At the end of the second quarter, AWS's market share increased slightly to around 32% and Microsoft's fell slightly to about 23%. Azure is still growing faster than AWS overall and Microsoft executives acknowledged some softness in the non-AI part of its Azure business last week during earnings, but CEO Satya Nadella has not hesitated to call out Azure share gains against the competition over the last year.

Google Cloud also picked up a little share, but the big winner was Oracle, which edged out whatever IBM has left as a public cloud infrastructure business unit for the first time ever. Still, Synergy's John Dinsdale put the numbers in perspective: "In this market Google is almost five times the size of Oracle, while Amazon is almost three times the size of Google.”


Enterprise moves

Sachin Jain and Chen Goldberg are the new chief operating officer and senior vice president of engineering, respectively, at GPU cloud provider CoreWeave.

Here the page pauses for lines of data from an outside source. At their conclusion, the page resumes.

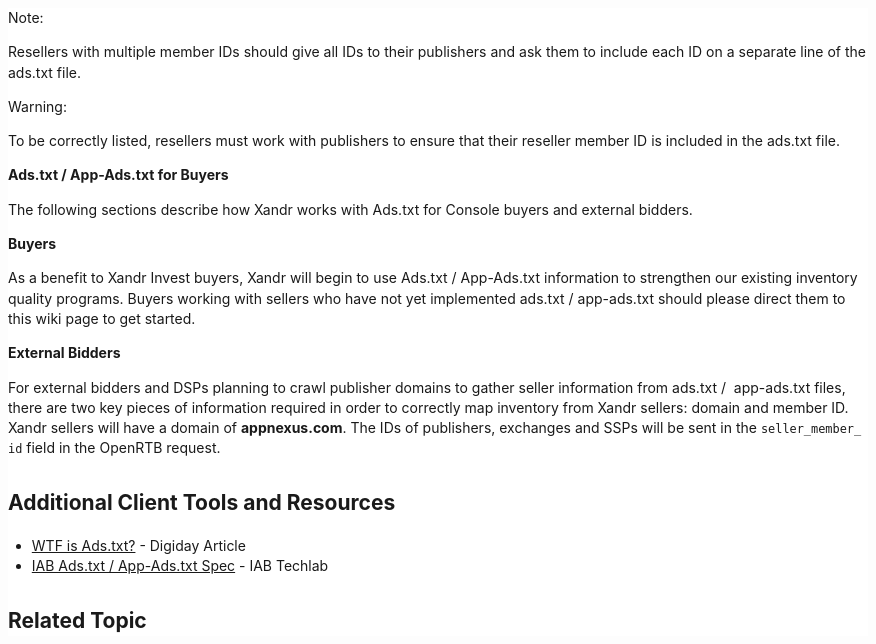 <div class="note">

<span class="notetitle">Note:</span>

Resellers with multiple member IDs should give all IDs to their
publishers and ask them to include each ID on a separate line of the
ads.txt file.

</div>

<div class="note warning">

<span class="warningtitle">Warning:</span>

To be correctly listed, resellers must work with publishers to ensure
that their reseller member ID is included in the ads.txt file.

</div>

**Ads.txt / App-Ads.txt for Buyers**

The following sections describe how <span class="ph">Xandr</span> works
with Ads.txt for Console buyers and external bidders.

**<span class="ph"></span> Buyers**

As a benefit to <span class="ph">Xandr</span> Invest buyers,
<span class="ph">Xandr</span> will begin to use Ads.txt / App-Ads.txt
information to strengthen our existing inventory quality programs.
Buyers working with sellers who have not yet implemented ads.txt /
app-ads.txt should please direct them to this wiki page to get started.

**External Bidders**

For external bidders and DSPs planning to crawl publisher domains to
gather seller information from ads.txt /  app-ads.txt files, there are
two key pieces of information required in order to correctly map
inventory from <span class="ph">Xandr</span> sellers: domain and member
ID. <span class="ph">Xandr</span> sellers will have a domain of
**<span class="ph">appnexus</span>.com**. The IDs of publishers,
exchanges and SSPs will be sent in the `seller_member_id` field in the
OpenRTB request.

</div>

<div class="section">

## Additional Client Tools and Resources

- <a href="https://digiday.com/marketing/wtf-ads-txt/" class="xref"
  target="_blank">WTF is Ads.txt?</a> - Digiday Article
- <a href="https://iabtechlab.com/ads-txt/" class="xref"
  target="_blank">IAB Ads.txt / App-Ads.txt Spec</a> - IAB Techlab

</div>

<div class="section">

## Related Topic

Legendary hacker Mudge is the new CIO of DARPA, rejoining the agency a decade after he left to join Google.

Amy Shapero is the new chief financial officer of VAST Data, joining the company as its first-ever CFO after five years as Shopify's CFO.


The Runtime roundup

Jfrog missed revenue targets for the second quarter and provided a disappointing outlook for the months ahead, sending its stock down almost 28% Thursday.

Hubspot, on the other hand, easily beat Wall Street expectations for revenue and profit, showing why Google was eager to acquire the marketing software company.

Hugging Face acquired XetHub, a startup that was working on a collaborative development platform for AI researchers and developers.

What might have been: in 2018 Intel was close to buying a 15% stake in OpenAI for $1 billion, but walked away over concerns that it would take a long time for generative AI investments to pay off, according to Reuters.